::: Supplied information :::

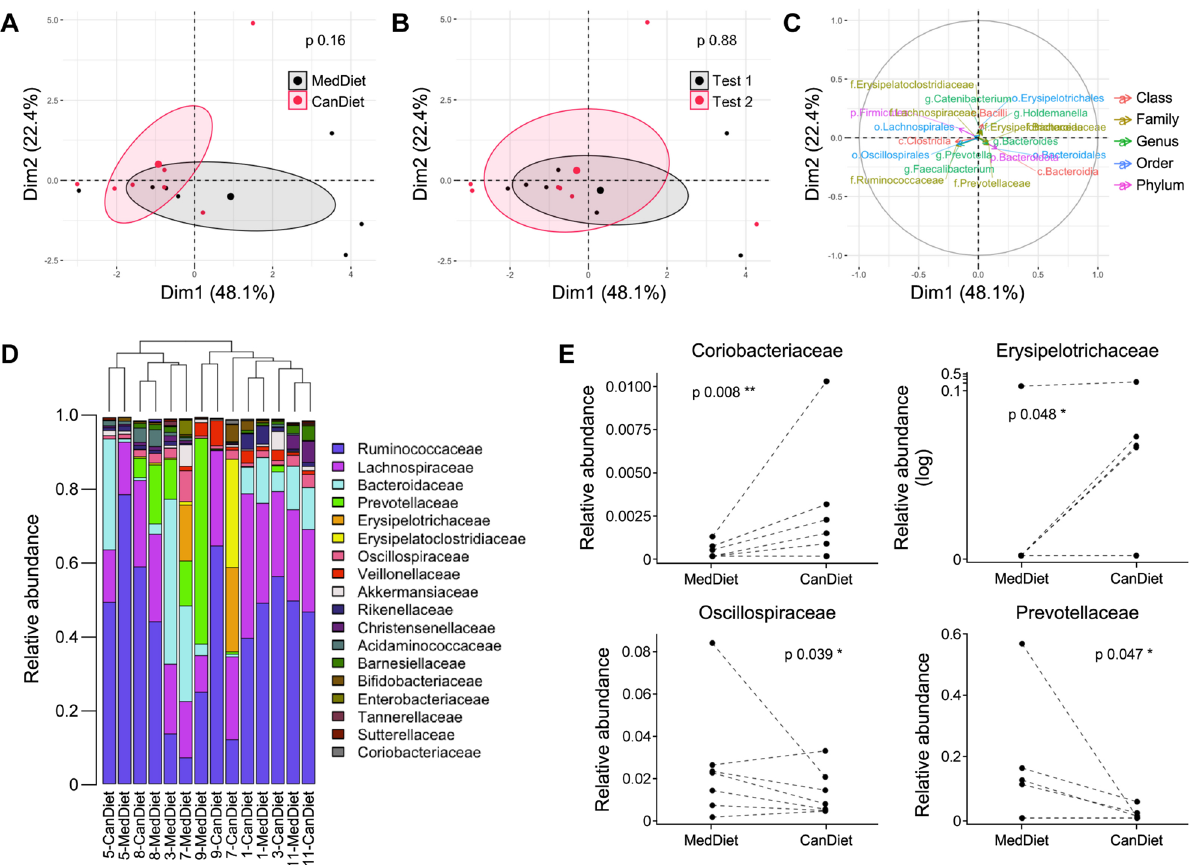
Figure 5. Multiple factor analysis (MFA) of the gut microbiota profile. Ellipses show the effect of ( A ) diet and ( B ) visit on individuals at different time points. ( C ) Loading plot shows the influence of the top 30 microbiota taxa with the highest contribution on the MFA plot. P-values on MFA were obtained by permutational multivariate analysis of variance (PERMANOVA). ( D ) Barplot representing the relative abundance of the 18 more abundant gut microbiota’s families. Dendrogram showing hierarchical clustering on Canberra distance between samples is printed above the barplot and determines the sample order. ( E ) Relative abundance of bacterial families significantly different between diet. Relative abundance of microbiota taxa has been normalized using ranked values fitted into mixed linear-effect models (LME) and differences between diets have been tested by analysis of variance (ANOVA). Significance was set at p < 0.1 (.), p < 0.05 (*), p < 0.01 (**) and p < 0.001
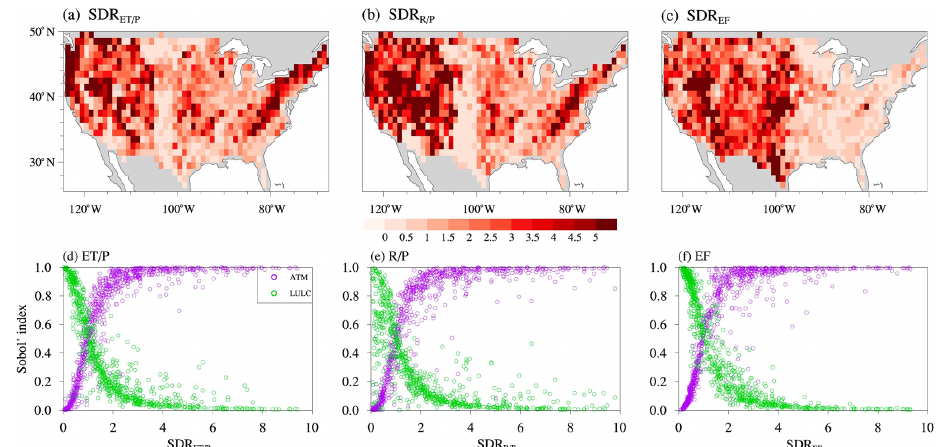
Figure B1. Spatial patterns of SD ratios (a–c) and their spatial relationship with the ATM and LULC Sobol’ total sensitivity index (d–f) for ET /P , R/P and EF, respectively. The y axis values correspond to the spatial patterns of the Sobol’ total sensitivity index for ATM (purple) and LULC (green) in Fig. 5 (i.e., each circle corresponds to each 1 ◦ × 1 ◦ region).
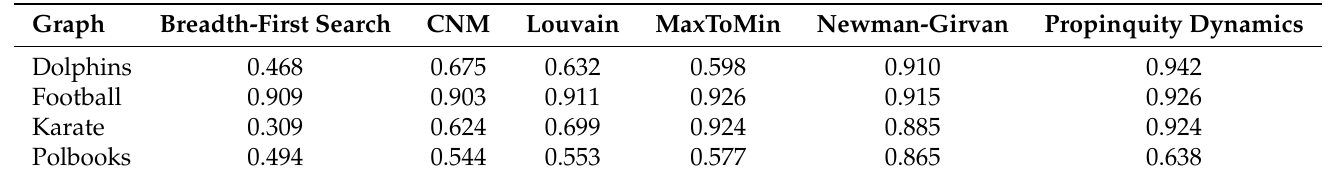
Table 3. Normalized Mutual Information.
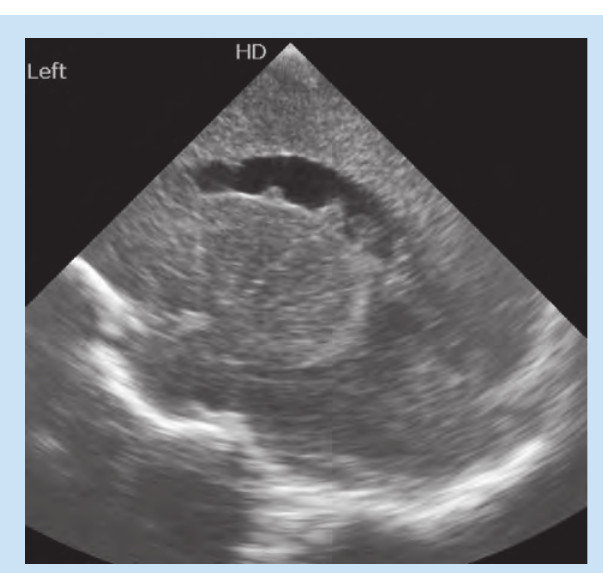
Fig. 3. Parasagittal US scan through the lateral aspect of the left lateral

:::

> **Task goal**:
Only the lines from the one containing "Table 3. Normalized Mutual Information." through the last line of the material should be returned, exactly and without pictures.

> **Result**:
Table 3. Normalized Mutual Information.
Fig. 3. Parasagittal US scan through the lateral aspect of the left lateral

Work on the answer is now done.